S3 Poller Collector
Designed for efficiently collecting data from AWS S3 buckets. This collector is ideal for scenarios where your data provider regularly uploads files to an S3 bucket, and you need to automatically retrieve these files and feed their content into the Open Data Hub pipeline.
Implementation reference:
https://github.com/noi-techpark/opendatahub-collectors/tree/main/collectors/s3-poller
What is the S3 Poller?
The S3 Poller is a specialized data collector that periodically checks a configured AWS S3 bucket for a specific file. On a predefined schedule (using a cron expression), it downloads the content of this file and then publishes its raw body to an internal Open Data Hub message queue (RabbitMQ). From there, the data can be picked up by a transformer for further processing and standardization.
This collector operates on a "pull" model, actively polling the S3 bucket at regular intervals.
Key Features
- Scheduled Polling: Configurable cron schedule to define how often the S3 bucket is checked.
- AWS S3 Integration: Connects to AWS S3 using provided credentials and region.
- Specific File Retrieval: Targets a single file within a specified S3 bucket.
··········
# GIVEN EXERCISE
According to the S3 Poller page, where does the collector publish the raw body of the downloaded file?

[Dataset excerpts]
··········
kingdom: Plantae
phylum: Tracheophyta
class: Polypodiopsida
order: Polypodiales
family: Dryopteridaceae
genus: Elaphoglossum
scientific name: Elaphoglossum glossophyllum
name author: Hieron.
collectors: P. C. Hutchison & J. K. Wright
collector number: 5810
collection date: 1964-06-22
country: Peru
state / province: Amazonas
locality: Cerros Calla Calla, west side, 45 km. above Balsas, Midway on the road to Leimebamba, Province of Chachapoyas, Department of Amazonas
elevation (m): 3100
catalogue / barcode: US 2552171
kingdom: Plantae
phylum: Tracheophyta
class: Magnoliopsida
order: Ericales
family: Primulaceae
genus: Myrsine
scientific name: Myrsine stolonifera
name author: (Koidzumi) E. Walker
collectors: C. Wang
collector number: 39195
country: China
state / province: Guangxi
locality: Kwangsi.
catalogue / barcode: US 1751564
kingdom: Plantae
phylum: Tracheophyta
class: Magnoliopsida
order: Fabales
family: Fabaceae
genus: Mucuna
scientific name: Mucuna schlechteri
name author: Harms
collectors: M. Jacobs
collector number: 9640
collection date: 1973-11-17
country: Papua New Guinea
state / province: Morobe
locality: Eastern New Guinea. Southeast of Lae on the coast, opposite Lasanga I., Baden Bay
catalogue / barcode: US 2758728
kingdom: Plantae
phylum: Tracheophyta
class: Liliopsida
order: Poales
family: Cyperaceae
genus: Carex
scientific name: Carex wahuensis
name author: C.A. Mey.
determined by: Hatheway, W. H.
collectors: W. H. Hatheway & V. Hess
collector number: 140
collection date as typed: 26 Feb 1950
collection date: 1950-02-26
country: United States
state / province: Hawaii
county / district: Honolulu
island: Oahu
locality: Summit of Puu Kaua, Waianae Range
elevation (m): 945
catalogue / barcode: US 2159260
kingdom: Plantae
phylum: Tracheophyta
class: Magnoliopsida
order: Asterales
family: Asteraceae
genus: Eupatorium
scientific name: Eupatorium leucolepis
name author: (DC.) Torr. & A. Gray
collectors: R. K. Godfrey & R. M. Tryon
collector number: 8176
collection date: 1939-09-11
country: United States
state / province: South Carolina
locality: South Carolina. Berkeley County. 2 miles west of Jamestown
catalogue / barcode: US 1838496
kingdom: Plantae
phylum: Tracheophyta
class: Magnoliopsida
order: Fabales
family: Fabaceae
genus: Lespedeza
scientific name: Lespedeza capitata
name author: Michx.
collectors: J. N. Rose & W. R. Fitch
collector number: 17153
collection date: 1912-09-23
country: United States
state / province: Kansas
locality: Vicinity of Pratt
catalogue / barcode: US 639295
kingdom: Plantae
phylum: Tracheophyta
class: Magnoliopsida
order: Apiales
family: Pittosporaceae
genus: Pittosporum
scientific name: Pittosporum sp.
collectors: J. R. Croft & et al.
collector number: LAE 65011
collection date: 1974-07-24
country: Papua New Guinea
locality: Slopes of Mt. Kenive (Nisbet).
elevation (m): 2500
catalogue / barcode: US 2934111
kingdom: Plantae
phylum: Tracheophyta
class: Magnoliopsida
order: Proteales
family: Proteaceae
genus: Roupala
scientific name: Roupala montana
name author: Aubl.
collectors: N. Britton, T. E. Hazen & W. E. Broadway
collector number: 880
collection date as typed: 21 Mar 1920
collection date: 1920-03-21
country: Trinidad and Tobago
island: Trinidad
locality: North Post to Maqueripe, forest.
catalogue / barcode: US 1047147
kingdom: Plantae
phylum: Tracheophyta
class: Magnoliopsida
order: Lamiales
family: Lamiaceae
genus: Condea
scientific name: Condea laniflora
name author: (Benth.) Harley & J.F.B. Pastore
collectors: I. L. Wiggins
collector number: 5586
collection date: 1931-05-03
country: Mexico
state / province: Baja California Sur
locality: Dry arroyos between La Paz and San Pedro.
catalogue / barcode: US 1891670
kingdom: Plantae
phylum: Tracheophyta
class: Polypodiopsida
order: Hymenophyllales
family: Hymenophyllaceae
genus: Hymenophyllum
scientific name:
··········
# SOLUTION TO THIS TASK
To an internal Open Data Hub message queue (RabbitMQ).